[READING PASSAGE]:

__________________________________________________

Buffett is “not only one of the world’s richest men,” he is “one of the most-respected,” Obama said during a ceremony in the White House East Room.
Former President George H.W. Bush, German Chancellor Angela Merkel, poet Maya Angelou, and Democratic Representative John Lewis of Georgia, a leader of the civil rights movement, are among today’s recipients. Sports legends Stan Musial, of baseball’s St. Louis Cardinals, and Bill Russell, of basketball’s Boston Celtics, also were honored.
The medal is the nation’s highest civilian honor and is presented to people who have made worthy contributions to the U.S. or to world peace.
Buffett, 80, who was an adviser to Obama’s presidential campaign, is chairman and chief executive officer of Omaha-based Berkshire Hathaway Inc., which has subsidiaries in industries spanning insurance, energy and ice cream. Forbes magazine estimated Buffett’s fortune is worth $45 billion.
Buffett has pledged to donate most of his wealth to the foundation established by Microsoft Corp. co-founder Bill Gates and his wife, Melinda Gates, as well as other philanthropic organizations. Obama said Buffett “uses his stature as a leader to press others of great means to do the same.”

__________________________________________________

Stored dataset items
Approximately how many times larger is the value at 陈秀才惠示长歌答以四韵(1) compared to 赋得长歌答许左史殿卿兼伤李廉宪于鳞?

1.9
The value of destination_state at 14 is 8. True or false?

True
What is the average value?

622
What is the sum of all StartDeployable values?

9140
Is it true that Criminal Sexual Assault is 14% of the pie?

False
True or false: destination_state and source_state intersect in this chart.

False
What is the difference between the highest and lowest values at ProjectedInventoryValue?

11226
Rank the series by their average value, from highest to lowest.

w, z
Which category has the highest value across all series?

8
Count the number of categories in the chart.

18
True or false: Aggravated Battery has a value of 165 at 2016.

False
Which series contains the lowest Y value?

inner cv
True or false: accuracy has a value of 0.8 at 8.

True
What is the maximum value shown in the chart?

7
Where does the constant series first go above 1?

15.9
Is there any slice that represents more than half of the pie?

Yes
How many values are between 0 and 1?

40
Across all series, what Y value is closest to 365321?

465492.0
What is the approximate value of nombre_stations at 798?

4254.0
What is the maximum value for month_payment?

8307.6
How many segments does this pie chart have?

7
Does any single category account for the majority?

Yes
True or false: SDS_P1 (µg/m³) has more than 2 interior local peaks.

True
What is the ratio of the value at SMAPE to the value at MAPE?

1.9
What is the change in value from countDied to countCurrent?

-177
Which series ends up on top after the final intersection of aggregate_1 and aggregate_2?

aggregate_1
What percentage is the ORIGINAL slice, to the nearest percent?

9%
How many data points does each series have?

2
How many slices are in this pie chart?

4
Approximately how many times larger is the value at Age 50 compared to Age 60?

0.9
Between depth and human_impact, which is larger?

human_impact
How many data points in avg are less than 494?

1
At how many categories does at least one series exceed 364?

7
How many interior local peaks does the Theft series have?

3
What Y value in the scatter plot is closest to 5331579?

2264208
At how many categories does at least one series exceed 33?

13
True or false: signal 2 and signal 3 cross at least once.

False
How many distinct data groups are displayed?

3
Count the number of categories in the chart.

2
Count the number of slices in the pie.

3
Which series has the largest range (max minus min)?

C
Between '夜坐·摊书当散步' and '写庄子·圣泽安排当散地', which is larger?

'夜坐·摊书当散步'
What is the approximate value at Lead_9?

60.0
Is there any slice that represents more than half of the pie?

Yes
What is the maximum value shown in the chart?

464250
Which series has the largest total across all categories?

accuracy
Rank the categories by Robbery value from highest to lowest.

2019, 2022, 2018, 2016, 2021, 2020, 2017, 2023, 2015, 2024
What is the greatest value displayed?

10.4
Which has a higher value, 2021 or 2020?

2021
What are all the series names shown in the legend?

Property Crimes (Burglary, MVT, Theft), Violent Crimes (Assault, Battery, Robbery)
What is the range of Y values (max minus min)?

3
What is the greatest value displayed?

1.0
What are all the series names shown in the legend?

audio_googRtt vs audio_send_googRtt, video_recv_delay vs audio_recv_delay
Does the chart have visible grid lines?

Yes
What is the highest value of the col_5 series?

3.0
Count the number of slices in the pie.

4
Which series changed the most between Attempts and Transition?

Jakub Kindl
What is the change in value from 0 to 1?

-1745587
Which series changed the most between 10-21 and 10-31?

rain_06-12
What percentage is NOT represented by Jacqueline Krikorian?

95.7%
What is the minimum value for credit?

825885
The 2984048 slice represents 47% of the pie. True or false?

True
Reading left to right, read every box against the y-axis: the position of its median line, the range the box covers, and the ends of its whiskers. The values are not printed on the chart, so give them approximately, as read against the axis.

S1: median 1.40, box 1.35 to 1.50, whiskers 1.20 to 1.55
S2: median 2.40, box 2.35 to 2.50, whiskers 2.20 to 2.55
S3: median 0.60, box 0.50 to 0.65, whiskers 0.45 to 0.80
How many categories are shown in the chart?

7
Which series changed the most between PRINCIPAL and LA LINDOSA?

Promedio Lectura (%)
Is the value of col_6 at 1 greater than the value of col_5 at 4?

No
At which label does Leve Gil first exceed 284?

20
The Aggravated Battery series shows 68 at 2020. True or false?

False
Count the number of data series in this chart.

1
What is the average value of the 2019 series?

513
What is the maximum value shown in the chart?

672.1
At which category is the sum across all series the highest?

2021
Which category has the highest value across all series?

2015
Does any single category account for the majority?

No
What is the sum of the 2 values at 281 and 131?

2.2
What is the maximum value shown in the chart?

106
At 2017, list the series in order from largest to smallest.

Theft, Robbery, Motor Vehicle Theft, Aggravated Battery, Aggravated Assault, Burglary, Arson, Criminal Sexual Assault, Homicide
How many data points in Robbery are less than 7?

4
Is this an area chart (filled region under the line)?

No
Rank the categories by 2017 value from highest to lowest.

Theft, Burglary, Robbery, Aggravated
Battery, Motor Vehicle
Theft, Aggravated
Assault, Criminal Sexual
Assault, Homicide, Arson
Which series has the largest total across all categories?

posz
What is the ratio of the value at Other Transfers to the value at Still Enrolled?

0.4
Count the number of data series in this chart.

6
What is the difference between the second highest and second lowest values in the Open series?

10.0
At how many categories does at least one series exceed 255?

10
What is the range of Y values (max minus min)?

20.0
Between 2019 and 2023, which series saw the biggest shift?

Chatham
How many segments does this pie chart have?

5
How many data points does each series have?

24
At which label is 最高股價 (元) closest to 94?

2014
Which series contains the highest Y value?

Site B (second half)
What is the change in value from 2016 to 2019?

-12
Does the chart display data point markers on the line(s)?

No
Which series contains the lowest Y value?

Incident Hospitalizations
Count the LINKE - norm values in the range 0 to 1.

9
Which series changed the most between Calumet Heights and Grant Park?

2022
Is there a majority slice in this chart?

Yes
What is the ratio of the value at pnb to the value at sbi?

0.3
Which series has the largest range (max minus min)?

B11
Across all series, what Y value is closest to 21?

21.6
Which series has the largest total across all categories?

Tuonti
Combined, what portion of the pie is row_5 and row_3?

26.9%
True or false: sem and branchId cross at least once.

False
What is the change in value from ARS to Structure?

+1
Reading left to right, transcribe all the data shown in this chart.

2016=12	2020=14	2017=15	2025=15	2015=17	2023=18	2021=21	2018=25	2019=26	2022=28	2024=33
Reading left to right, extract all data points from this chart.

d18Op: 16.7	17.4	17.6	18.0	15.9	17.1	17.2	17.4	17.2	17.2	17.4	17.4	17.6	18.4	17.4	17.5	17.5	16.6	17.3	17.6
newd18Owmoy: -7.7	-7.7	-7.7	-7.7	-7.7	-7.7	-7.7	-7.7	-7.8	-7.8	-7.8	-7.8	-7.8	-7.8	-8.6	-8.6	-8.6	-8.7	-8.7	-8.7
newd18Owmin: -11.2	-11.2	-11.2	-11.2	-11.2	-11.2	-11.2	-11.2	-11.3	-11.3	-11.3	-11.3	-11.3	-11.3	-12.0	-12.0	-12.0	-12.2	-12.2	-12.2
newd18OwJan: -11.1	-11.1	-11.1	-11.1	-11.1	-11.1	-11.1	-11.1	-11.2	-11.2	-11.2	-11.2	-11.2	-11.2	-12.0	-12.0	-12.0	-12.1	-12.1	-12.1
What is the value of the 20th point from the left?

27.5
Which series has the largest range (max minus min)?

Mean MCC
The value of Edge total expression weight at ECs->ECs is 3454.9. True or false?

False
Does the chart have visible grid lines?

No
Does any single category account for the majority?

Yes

__________________________________________________

[WHAT YOU NEED TO DO]:
A) Decide whether each statement agrees with the Buffett passage: (i) Buffett was 80 years old; (ii) Berkshire Hathaway is based in Omaha; (iii) the ceremony was held in the Oval Office. Give yes or no for each, with the deciding words of the passage quoted exactly.
B) From the Buffett passage, extract word for word the part that opens with the words containing "Former President George" and closes with "also were honored.".
Rely only on the Buffett passage for the answers.

[EXERCISE RESPONSES]:
A)
(i) Yes: "Buffett, 80,"
(ii) Yes: "Omaha-based Berkshire Hathaway Inc."
(iii) No: "during a ceremony in the White House East Room"

B)
Former President George H.W. Bush, German Chancellor Angela Merkel, poet Maya Angelou, and Democratic Representative John Lewis of Georgia, a leader of the civil rights movement, are among today’s recipients. Sports legends Stan Musial, of baseball’s St. Louis Cardinals, and Bill Russell, of basketball’s Boston Celtics, also were honored.